Activities:
- 1) Repeat word for word the part of the udlfb patch email starting at "1) defio isn't" and ending at "appealing path now.".
- 2) Please pick up the udlfb defio email after its last sentence and keep writing it.

*** Source passage ***

[Libdlo] [PATCH] udlfb: high-throughput urb pool

Sat Dec 18 10:35:49 PST 2010

Hi Andrew,

>> > On Fri, Dec 17, 2010 at 02:17:34PM -0600, Andrew Kephart wrote:
>> > > udlfb: add parameters for URB pool size and for nonblocking URB pool

Thanks for submitting this patch!  And I'm very glad the defio path is
getting this attention.

Some background: when I originally looked at merging the Roberto
(damage) and Jaya (defio) implentations, I hoped to get the best of
both worlds: use defio to map the framebuffer for page fault handling,
so any fbdev client could work without modification, then switch to
the much more efficient damage notification approach when a client let
us know it was capable. Note that defio is not less efficient from a
DisplayLink protocol perspective (it should result in the same USB
traffic to the device), it's just it requires more MMU and CPU work to
get to those same results.  But it's wonderful from a convenience
point of view to magically use page faults to detect dirty framebuffer
regions.

A couple problems prevented this from coming to full fruition:

1) defio isn't really set up to handle turning it on/off dynamically
(e.g. remapping the framebuffer page tables on the fly), and
separately, faults triggered from certain kernel contexts are a
problem.
2) there was a bug or two in defio, and several in udlfb's defio
client, which made the defio path unstable until recently

#2 is largely resolved now (as of defio in 2.6.35, and latest udlfb in
2.6.37), so defio is becoming a viable and appealing path now.
However, #1 is still a source of heartache.

I'm emailing all this background to put the value of the defio path in
perspective (since it's currently an option that's default off).  It
would be great to have this new attention lead to it being on turned
on, without the need for an option, if possible.

So the first point that's important is: these high-level issues of
"can we enable defio by default?" are more important than any
relatively minor differences in performance, like the extra scheduling
latency of releasing buffers via workitem in the defio path.  I'm very
excited to have you looking at defio, in hopes this will lead to
clarity on the high-level issues, since I think we're close.

*** Provided data ***

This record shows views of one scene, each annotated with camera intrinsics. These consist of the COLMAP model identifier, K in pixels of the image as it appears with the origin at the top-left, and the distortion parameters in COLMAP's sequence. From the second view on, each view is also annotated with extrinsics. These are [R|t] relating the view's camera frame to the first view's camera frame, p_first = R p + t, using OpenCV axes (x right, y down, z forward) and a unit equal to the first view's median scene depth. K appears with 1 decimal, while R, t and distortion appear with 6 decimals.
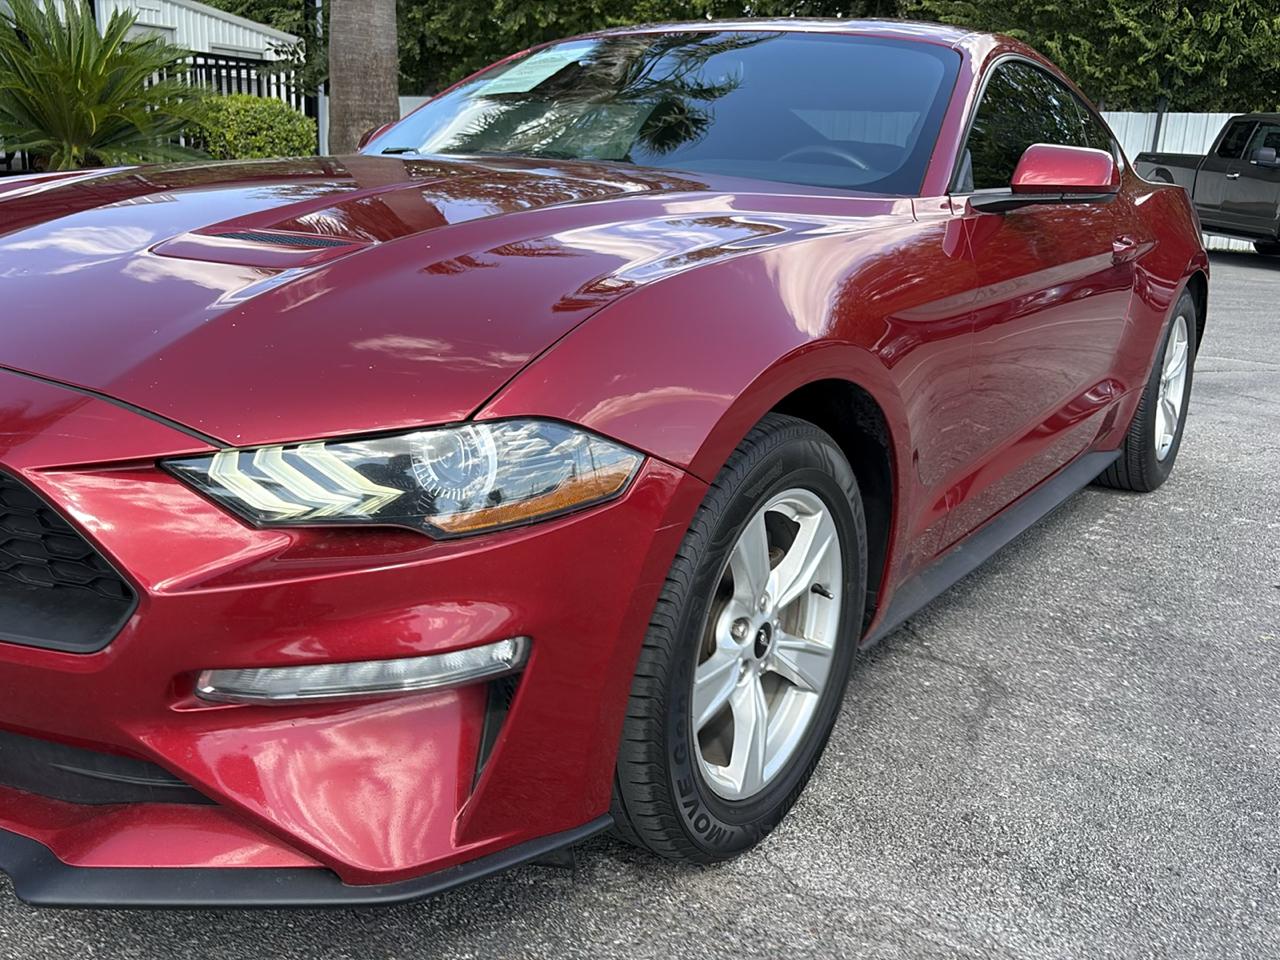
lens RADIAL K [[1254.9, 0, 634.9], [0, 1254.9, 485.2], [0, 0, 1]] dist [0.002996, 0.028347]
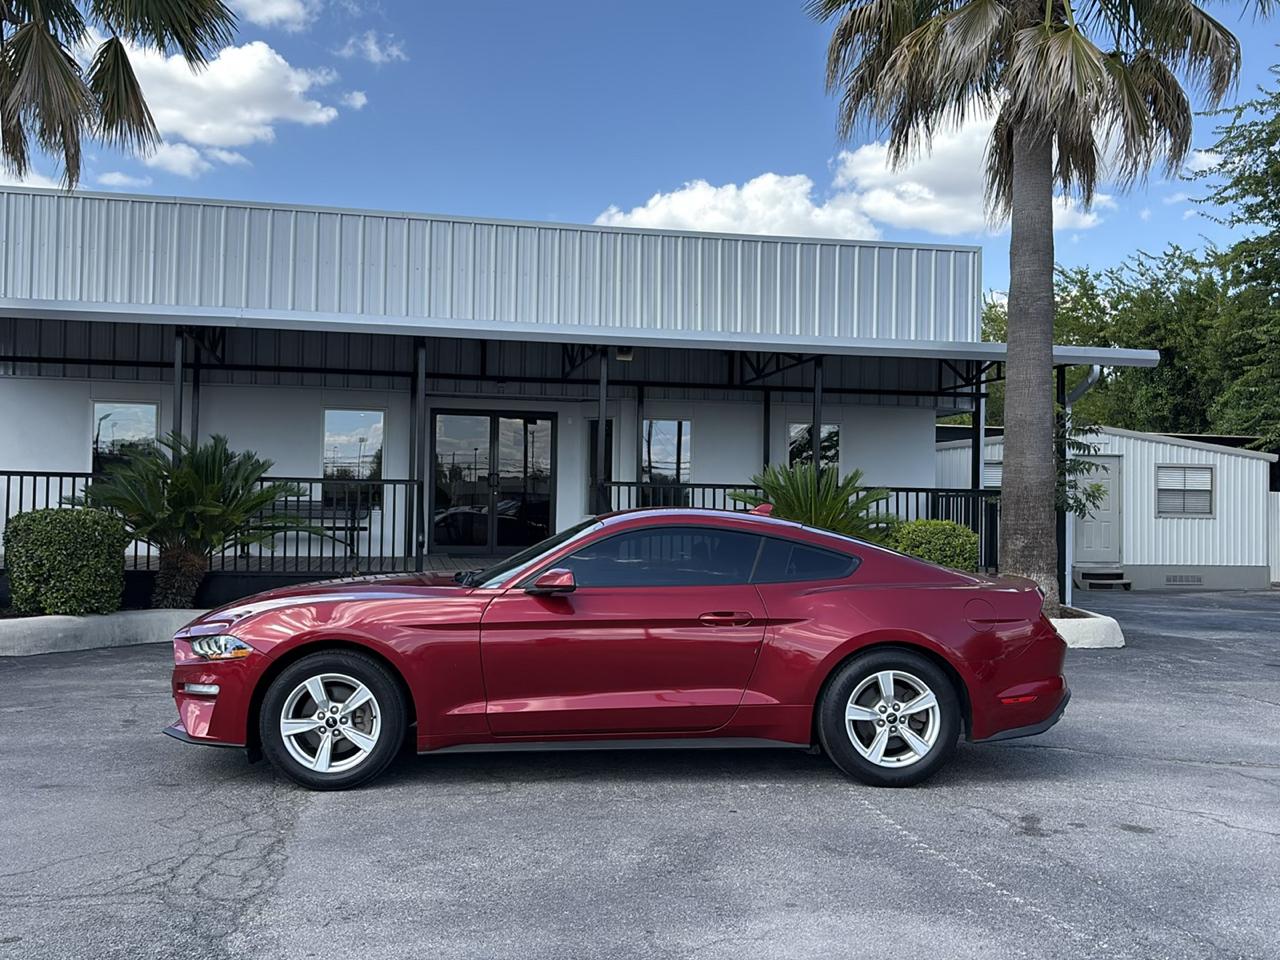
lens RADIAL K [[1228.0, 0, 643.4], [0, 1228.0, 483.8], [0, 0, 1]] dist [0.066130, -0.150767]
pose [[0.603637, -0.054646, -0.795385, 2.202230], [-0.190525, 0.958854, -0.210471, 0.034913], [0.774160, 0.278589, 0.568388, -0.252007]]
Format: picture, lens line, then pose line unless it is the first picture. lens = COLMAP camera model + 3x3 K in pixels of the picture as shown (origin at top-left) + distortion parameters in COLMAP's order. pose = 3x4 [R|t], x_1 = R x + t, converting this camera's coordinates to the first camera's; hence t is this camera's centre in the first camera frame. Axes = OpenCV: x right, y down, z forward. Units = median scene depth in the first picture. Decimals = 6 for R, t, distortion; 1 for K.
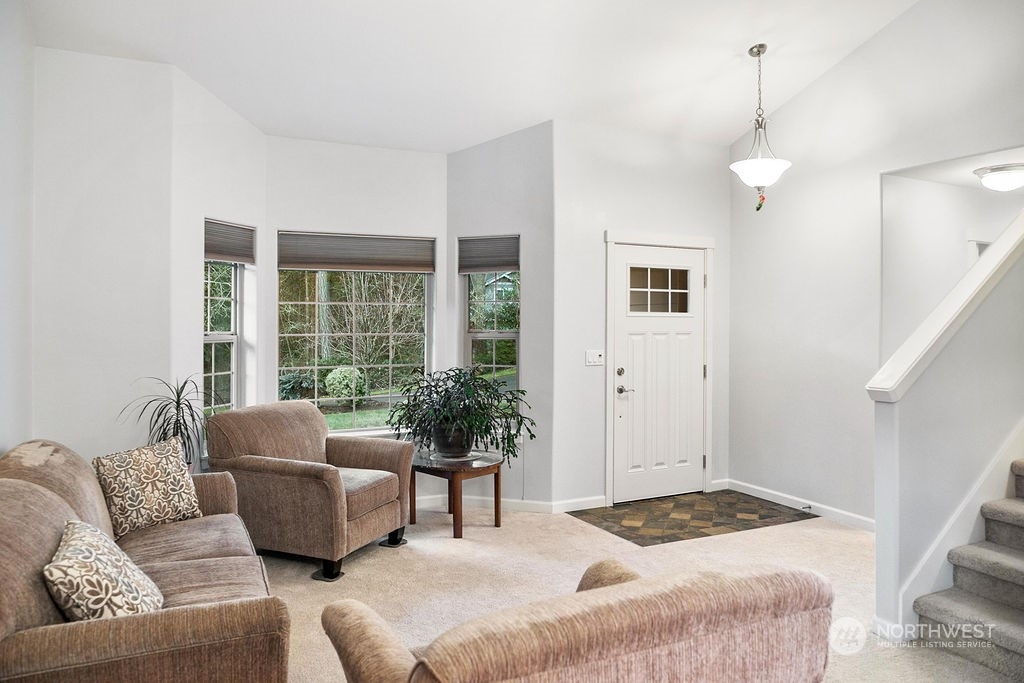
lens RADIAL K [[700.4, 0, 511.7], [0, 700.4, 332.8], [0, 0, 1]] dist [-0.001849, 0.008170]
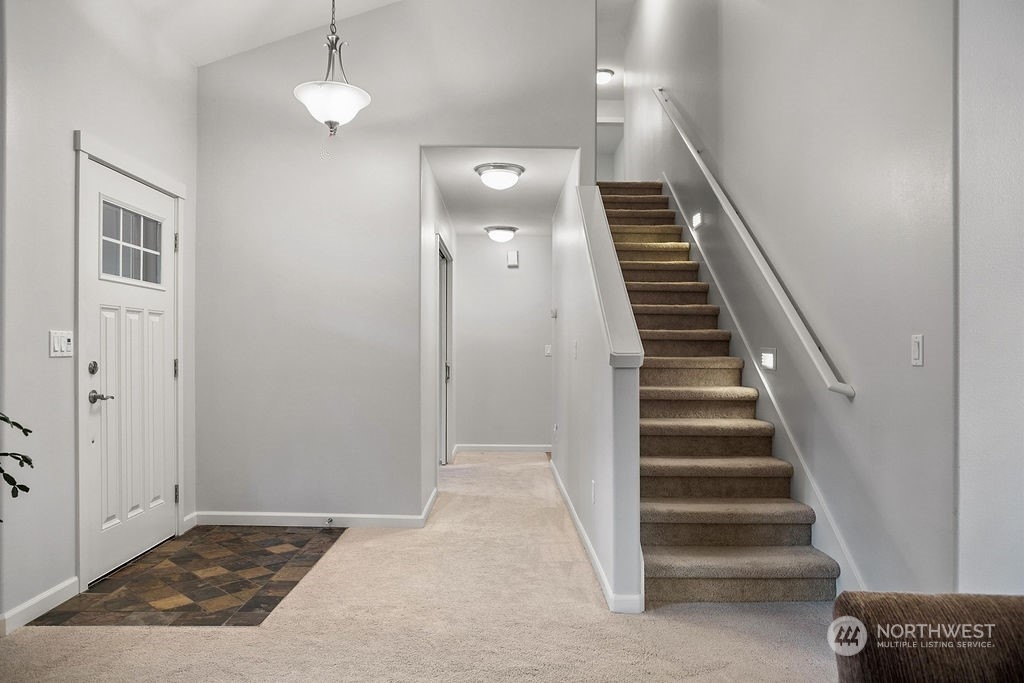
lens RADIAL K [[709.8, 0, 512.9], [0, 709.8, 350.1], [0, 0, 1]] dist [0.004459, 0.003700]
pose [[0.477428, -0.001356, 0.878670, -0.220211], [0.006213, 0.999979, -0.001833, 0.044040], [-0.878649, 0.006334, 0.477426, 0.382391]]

***
*** Provided data ***

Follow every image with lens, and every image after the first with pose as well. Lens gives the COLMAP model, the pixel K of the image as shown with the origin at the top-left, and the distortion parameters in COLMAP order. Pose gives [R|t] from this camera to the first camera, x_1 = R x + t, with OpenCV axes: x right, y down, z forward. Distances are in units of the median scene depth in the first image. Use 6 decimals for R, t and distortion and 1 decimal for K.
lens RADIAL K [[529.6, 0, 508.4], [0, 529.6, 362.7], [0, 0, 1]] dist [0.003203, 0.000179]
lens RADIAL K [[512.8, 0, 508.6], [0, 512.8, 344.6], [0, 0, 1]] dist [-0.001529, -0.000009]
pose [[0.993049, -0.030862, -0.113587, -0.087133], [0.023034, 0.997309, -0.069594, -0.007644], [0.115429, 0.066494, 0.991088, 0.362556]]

***

Responses:
- 1)
1) defio isn't really set up to handle turning it on/off dynamically
(e.g. remapping the framebuffer page tables on the fly), and
separately, faults triggered from certain kernel contexts are a
problem.
2) there was a bug or two in defio, and several in udlfb's defio
client, which made the defio path unstable until recently

#2 is largely resolved now (as of defio in 2.6.35, and latest udlfb in
2.6.37), so defio is becoming a viable and appealing path now.

- 2)
Then on to this particular patch, the nonblocking URB pool is
fundamentaly problematic, unfortunately.  There's just so much data
that gets generated here with graphics, that we can flood any pool
scheme of any size, with some pretty standard user scenarios (full
screen video playback at high resolutions).  So we must deal with the
pool running out.  In the choice of dropping pixels (without telling
the client) vs. blocking the client until the next buffer comes free,
there are some big simplicity advantages of blocking.  We can't drop
pixels without scheduling a full-screen repaint for some point in the
future - and it just gets tricky to work that out.  Right now in
udlfb, dropped pixels are rare enough (basically only errors), that we
haven't had to walk into any of that complexity.  But I'd be happy to
have more back-and-forth on these options.

In terms of pool size, I'd agree that we should not torture the user
with module options for this.

What I'd recommend is this:  4 64K buffers works great for the damage
path in all the scenarios I've observed .. we only rarely make it to
the 3rd or 4th URB, before the earlier ones in flight come back.

The defio path should be the same, except for that scheduling latency
to free the buffer (and transfer control to the current waiter) in a
normal context via delayed work (defio introduces difficult context
considerations - we crash if we don't get it right).  First, off,
perhaps there's a solution to defio's context limitations, that don't
involve an extra context switch.

Barring that, there's a point where that scheduling latency shouldn't
matter (where we'd be waiting anyway).  I would bump up with number of
buffers from 4 until we find that point of diminishing returns.  I
suspect it's not too many more.  Can you run a few tests to see an
adjustment of this parameter in the header can get us what we need?
Also, if we're not filling the 64K buffers (if defio is sending us
just a few pages at a time), then also try reducing the 64K buffer
size, and increasing the number of buffers accordingly.

So, again, thanks so much for this patch!  While it's not one that can
get applied as-is, the focus it puts on defio is great (what do we
need to finish to enable defio by default?), and hopefully the
discussion it triggers will help us find a good way to optimize perf
in the defio path, that's also simple.

Thanks!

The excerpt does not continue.